# Chapter 9 - Rag based applications

Building a chatbot using RAG

## What is RAG

## QandA with RAG


### Extract text from a webpage

In [37]:
from bs4 import BeautifulSoup
import requests
import re

url = "https://www.gutenberg.org/cache/epub/64317/pg64317-images.html" 

response = requests.get(url)
page_html = response.text

soup = BeautifulSoup(page_html, "html.parser")
a    = soup.find('div', attrs={"class" : "container"})
text = a.parent.parent.get_text()
start = re.escape("*** START OF THE PROJECT GUTENBERG EBOOK THE GREAT GATSBY ***")
end = re.escape("*** END OF THE PROJECT GUTENBERG EBOOK")
text = re.search('{}(.*){}'.format(start, end), text, re.S).group(1)



### Create documents to index

In [45]:
from langchain.docstore.document import Document

doc =  Document(page_content=text, metadata={"source": "local"})


In [47]:
from langchain_text_splitters import RecursiveCharacterTextSplitter

text_splitter = RecursiveCharacterTextSplitter(
    chunk_size=1000, chunk_overlap=200, add_start_index=True
)
all_splits = text_splitter.split_documents([doc])

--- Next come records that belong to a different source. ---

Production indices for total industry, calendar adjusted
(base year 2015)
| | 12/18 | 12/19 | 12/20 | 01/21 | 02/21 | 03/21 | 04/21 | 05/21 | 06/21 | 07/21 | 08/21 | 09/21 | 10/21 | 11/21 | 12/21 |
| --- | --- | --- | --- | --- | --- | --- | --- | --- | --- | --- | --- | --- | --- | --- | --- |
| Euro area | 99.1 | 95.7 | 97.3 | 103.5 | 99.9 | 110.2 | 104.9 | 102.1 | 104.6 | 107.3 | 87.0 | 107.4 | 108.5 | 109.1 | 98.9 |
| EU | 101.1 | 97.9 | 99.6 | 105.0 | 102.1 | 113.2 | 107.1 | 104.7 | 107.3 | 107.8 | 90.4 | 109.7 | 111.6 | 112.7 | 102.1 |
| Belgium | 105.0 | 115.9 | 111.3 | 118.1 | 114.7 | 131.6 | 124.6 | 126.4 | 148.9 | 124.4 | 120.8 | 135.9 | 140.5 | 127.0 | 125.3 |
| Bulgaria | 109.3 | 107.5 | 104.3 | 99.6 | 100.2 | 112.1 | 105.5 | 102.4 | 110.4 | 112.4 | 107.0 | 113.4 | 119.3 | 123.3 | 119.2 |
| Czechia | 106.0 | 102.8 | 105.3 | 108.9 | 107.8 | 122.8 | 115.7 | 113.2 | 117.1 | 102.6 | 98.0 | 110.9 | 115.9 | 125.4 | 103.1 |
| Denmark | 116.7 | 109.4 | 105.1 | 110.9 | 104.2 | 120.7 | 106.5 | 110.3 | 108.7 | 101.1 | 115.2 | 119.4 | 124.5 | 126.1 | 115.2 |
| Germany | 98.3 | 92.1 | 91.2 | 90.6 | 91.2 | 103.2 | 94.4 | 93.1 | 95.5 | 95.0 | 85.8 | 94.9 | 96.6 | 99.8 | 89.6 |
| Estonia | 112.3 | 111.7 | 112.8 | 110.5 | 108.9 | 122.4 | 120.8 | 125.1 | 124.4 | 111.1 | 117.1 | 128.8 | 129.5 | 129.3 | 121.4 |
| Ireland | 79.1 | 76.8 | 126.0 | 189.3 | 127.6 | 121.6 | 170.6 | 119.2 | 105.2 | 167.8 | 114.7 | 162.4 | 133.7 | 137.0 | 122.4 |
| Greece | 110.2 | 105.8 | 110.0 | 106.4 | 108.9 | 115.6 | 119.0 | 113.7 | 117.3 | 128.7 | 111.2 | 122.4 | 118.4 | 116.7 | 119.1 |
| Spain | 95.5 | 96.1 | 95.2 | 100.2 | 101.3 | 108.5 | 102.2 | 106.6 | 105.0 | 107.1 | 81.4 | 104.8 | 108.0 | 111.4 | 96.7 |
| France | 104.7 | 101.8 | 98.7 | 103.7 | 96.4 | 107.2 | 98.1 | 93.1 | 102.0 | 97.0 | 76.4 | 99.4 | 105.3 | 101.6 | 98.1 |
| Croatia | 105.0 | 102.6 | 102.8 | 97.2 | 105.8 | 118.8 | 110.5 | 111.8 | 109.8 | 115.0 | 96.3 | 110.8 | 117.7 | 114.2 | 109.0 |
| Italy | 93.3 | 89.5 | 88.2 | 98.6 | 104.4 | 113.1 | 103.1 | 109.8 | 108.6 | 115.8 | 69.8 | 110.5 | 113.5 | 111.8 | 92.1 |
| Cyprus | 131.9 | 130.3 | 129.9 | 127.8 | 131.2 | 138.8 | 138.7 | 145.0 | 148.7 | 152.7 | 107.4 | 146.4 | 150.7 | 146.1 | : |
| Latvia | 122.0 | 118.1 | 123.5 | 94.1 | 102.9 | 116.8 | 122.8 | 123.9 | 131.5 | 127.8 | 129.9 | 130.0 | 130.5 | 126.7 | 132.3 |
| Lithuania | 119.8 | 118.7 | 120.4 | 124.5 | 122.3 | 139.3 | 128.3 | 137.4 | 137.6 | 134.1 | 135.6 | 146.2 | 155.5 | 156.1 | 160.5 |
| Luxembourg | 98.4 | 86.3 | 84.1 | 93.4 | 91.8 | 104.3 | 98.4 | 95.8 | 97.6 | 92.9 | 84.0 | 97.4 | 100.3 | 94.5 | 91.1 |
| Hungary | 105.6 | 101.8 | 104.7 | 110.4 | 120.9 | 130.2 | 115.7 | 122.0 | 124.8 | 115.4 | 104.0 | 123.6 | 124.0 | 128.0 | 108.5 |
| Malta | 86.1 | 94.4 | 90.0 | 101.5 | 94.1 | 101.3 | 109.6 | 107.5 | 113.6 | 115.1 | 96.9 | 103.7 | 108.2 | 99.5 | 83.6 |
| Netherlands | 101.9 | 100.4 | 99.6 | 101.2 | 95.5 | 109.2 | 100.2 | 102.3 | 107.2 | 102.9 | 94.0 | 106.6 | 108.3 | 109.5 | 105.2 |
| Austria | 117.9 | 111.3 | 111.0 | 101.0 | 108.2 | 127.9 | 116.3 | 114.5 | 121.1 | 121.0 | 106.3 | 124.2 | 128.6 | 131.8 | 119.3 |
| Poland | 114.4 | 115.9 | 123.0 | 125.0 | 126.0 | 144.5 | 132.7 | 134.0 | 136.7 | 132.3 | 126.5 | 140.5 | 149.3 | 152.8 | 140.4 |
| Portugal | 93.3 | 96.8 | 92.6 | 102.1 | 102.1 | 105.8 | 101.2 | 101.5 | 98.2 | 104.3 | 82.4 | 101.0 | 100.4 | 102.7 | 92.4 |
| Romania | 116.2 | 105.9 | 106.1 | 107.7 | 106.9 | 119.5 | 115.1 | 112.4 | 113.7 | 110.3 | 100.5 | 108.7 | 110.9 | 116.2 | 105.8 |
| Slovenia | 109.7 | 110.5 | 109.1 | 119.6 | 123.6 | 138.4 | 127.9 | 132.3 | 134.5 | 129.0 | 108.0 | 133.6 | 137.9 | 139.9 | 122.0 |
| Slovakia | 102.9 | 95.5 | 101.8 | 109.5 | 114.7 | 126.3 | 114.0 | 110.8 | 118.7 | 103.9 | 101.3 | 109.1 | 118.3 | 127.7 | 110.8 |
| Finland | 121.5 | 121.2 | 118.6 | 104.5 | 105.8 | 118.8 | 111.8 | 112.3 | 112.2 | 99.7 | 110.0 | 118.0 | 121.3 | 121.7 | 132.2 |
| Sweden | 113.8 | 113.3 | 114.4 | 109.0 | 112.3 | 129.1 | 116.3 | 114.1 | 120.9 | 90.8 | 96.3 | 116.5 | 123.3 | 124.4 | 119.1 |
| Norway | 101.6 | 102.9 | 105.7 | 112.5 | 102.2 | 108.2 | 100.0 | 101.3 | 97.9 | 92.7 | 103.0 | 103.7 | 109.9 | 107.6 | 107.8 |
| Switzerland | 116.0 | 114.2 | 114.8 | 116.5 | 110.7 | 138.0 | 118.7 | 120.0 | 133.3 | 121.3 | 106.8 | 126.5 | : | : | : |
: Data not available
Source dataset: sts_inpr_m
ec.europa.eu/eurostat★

Document(page_content='The Great GatsbybyF. Scott Fitzgerald\n\nTable of Contents\n\n\nI\n\n\nII\n\n\nIII\n\n\nIV\n\n\nV\n\n\nVI\n\n\nVII\n\n\nVIII\n\n\nIX\n\n\n\n\n\r\nOnce again\r\nto\r\nZelda\r\n\n\n\n\n\nThen wear the gold hat, if that will move her;\n\nIf you can bounce high, bounce for her too,\n\nTill she cry “Lover, gold-hatted, high-bouncing lover,\n\nI must have you!”\n\n\nThomas Parke d’Invilliers\n\n\n\n\nI\n\r\nIn my younger and more vulnerable years my father gave me some advice that I’ve been turning over in my mind ever since.\r\n\n\r\n“Whenever you feel like criticizing anyone,” he told me, “just remember that all the people in this world haven’t had the advantages that you’ve had.”', metadata={'source': 'local', 'start_index': 2})

### Index the documents

In [48]:
from langchain_community.vectorstores import Chroma
from langchain_community.embeddings import HuggingFaceEmbeddings

embeddings = HuggingFaceEmbeddings(model_name="all-MiniLM-L6-v2")
# Equivalent to SentenceTransformerEmbeddings(model_name="all-MiniLM-L6-v2")
vectorstore = Chroma.from_documents(documents=all_splits, embedding=embeddings)

## Similarity based retrieval

In [49]:
retriever = vectorstore.as_retriever(search_type="similarity", search_kwargs={"k": 6})

In [50]:
retrieved_docs = retriever.invoke("")
print(retrieved_docs[0].page_content)

With fenders spread like wings we scattered light through half Astoria—only half, for as we twisted among the pillars of the elevated I heard the familiar “jug-jug-spat!” of a motorcycle, and a frantic policeman rode alongside.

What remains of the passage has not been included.